At large, most people remain blissfully unaware of their suffering, instead participating in worldly pleasures while keeping inner distress hidden from view. This highlights society’s tendency to ignore the deep-seated trauma experienced by children living with autism, emphasising superficial appearances over genuine welfare. These individuals’ situations are frequently documented on traditional and social media, often without regard or willingness to provide assistance and shelter to those in need. While they can easily blame anyone other than themselves when their personal affairs become chaotic, blaming others is all too convenient when one’s personal affairs become chaos. Allegations of witchcraft must be approached with great caution and consideration, considering the well-being and safety of any accused children as top priorities. Practices such as finger-pointing and accusations of witchcraft should be discouraged, and any instances should be met with appropriate discipline. Such accusations have devastating repercussions for those accused, making up part of our collective responsibility to ensure that the children accused are treated with dignity and respect by society.
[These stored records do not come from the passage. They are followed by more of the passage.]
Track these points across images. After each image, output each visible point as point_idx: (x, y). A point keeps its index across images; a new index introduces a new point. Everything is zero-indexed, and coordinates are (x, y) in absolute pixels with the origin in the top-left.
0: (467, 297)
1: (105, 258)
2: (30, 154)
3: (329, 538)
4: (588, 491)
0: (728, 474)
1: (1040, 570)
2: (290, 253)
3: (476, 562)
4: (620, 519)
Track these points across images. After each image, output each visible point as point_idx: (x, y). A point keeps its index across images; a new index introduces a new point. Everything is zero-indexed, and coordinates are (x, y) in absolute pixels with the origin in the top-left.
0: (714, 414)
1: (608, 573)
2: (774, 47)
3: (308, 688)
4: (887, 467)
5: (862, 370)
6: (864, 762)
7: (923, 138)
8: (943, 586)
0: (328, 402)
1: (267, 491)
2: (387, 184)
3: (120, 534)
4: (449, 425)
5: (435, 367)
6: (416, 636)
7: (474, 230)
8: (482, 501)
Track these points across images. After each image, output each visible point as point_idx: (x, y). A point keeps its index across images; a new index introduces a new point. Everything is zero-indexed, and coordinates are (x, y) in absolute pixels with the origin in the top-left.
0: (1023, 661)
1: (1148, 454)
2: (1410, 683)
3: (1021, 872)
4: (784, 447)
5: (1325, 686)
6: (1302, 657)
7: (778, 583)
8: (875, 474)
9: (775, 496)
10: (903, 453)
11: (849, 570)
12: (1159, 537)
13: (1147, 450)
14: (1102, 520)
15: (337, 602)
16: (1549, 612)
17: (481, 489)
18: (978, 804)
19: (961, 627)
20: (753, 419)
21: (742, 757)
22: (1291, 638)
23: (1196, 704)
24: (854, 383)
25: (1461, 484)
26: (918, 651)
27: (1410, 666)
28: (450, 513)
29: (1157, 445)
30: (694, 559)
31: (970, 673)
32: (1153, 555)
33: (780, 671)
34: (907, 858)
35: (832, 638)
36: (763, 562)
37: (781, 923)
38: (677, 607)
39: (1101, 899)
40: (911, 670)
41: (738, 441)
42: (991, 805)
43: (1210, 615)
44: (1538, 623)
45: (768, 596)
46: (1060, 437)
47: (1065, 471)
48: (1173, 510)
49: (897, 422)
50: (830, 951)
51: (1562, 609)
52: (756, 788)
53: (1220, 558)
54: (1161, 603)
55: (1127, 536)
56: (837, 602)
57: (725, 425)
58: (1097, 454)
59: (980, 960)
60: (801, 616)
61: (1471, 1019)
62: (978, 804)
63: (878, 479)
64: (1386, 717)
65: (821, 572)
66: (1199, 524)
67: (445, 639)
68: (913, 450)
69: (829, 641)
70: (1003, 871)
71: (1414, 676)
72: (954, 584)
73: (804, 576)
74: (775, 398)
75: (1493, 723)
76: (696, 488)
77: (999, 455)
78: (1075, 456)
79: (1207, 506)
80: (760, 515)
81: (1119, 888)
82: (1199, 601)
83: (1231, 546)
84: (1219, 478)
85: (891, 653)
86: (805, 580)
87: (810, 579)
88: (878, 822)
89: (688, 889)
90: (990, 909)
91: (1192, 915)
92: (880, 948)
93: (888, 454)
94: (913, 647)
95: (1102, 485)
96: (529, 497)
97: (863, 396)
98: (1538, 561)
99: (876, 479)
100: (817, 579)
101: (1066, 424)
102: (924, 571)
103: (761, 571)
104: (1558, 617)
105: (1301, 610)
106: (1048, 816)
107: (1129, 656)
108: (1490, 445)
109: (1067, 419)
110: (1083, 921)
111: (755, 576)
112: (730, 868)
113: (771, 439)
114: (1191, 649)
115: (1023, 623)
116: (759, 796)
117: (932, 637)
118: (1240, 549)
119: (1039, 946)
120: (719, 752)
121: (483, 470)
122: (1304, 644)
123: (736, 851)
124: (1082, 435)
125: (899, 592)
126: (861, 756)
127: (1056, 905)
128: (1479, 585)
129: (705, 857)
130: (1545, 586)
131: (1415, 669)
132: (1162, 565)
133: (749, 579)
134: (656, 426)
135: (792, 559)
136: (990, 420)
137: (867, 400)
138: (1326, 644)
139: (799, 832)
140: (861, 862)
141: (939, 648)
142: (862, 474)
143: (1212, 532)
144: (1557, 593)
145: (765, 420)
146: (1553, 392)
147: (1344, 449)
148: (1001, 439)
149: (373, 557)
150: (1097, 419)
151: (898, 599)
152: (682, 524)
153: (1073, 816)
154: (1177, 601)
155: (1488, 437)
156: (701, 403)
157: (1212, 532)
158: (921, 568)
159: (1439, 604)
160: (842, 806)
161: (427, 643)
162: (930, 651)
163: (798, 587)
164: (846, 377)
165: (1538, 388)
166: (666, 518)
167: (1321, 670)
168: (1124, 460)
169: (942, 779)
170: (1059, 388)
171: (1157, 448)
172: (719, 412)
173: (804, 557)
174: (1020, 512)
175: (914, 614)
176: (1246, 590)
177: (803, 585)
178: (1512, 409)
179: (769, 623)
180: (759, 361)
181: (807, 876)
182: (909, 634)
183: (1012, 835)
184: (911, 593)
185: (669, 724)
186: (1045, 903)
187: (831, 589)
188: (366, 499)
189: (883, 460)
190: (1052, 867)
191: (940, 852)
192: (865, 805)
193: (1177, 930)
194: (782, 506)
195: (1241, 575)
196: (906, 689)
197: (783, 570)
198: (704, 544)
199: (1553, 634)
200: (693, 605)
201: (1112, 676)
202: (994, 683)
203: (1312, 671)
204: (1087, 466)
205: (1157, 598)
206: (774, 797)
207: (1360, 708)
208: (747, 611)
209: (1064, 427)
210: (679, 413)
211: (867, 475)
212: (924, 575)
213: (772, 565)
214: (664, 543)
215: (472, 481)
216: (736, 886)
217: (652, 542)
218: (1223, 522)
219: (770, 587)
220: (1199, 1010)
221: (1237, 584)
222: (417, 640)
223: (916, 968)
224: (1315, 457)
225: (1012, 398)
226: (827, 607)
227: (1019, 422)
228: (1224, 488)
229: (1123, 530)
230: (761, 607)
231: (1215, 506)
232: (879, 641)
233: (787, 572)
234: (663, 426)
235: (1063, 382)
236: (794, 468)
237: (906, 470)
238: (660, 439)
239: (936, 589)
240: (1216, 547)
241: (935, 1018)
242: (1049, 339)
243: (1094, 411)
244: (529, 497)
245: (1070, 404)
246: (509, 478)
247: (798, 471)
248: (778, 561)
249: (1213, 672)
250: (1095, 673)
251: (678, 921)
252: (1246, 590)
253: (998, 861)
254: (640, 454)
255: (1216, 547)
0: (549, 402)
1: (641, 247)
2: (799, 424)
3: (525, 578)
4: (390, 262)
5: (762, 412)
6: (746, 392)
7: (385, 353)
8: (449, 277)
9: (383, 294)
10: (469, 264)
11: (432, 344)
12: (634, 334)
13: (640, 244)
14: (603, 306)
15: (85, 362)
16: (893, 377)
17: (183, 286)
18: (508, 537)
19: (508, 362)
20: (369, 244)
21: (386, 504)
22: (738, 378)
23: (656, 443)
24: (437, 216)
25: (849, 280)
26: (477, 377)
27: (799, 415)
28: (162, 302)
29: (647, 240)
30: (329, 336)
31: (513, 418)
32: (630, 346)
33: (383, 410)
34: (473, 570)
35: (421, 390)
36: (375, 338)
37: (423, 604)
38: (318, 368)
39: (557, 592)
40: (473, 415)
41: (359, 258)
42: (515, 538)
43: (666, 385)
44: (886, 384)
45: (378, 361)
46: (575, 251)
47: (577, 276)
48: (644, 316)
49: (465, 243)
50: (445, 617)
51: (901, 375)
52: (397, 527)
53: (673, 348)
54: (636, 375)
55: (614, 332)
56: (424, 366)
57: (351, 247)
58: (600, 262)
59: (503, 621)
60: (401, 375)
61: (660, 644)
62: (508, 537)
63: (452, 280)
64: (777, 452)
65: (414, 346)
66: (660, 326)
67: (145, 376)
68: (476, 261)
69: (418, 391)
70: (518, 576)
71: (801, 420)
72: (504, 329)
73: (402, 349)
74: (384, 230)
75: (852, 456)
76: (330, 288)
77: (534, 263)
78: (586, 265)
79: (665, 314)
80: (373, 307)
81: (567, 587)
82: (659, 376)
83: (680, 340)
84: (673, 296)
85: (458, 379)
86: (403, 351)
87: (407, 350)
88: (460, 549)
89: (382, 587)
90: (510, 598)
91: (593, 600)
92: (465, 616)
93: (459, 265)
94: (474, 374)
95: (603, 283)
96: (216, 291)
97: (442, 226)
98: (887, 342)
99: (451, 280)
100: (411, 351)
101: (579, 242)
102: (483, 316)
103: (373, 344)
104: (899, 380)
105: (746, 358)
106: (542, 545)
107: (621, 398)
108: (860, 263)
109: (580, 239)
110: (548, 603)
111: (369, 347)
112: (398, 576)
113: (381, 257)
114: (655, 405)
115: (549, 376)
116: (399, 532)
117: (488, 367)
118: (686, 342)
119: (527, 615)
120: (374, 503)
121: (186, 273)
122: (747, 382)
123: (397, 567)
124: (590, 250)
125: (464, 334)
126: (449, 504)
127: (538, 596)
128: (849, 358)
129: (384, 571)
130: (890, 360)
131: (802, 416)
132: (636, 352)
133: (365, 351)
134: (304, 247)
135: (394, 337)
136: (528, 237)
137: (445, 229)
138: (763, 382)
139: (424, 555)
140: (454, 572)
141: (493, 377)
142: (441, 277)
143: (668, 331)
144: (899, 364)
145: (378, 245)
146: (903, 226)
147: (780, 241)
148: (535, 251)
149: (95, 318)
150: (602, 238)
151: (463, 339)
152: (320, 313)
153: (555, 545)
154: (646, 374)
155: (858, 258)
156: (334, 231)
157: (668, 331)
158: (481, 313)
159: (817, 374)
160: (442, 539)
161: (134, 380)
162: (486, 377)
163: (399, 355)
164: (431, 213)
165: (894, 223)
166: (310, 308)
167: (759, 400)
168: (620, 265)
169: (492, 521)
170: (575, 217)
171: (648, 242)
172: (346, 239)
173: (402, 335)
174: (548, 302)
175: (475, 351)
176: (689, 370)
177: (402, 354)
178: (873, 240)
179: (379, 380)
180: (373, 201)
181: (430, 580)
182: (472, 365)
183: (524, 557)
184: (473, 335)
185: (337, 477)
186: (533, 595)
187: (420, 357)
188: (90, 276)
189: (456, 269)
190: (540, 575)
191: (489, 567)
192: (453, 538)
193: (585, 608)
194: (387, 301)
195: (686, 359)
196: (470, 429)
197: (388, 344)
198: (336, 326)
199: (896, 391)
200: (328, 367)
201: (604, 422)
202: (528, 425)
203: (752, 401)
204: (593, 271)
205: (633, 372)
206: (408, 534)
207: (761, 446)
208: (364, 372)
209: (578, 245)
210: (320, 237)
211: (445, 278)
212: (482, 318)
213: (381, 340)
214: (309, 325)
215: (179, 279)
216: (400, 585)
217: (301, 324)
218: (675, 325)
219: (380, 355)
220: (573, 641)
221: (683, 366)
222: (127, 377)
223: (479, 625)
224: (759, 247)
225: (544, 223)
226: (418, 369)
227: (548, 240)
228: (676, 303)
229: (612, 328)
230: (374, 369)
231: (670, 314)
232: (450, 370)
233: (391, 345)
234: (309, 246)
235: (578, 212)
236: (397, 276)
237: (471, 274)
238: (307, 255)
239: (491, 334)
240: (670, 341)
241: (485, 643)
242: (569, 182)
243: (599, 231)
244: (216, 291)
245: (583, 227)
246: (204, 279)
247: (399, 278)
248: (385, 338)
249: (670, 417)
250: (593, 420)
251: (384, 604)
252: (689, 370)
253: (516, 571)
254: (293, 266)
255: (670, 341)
“I hide far from the truth, without a face the trouble that makes me handicapped with my perishing thoughts. Nothing works anymore.”
Children unable to acknowledge the truth of their situation often become disabled and overwhelmed with despair, leading them to believe “nothing works anymore”. Attendance at miracle churches for deliverance sessions may not necessarily restore affection from parents and guardians. Instead, it may exacerbate total rejection as many view those accused as witches, neglecting their well-being.
“I hide. Many times I ask myself, always by myself, how long it will take to hide myself in the tunnel of deep obscurity of such grieving crises.”
The ending of this poem highlights the child’s frantic desire for relief from their distress, with concealment – both physically and psychologically – serving as an especially poignant symbol for how essential safety and empathy are in protecting and nurturing these young lives.
On this World Mental Health Day, we must recognise and address the psychological trauma experienced by children falsely accused of witchcraft. This poem vividly conveys their experience, prompting us to consider our society’s treatment of vulnerable community members, championing their rights while working toward creating a more equitable and compassionate world.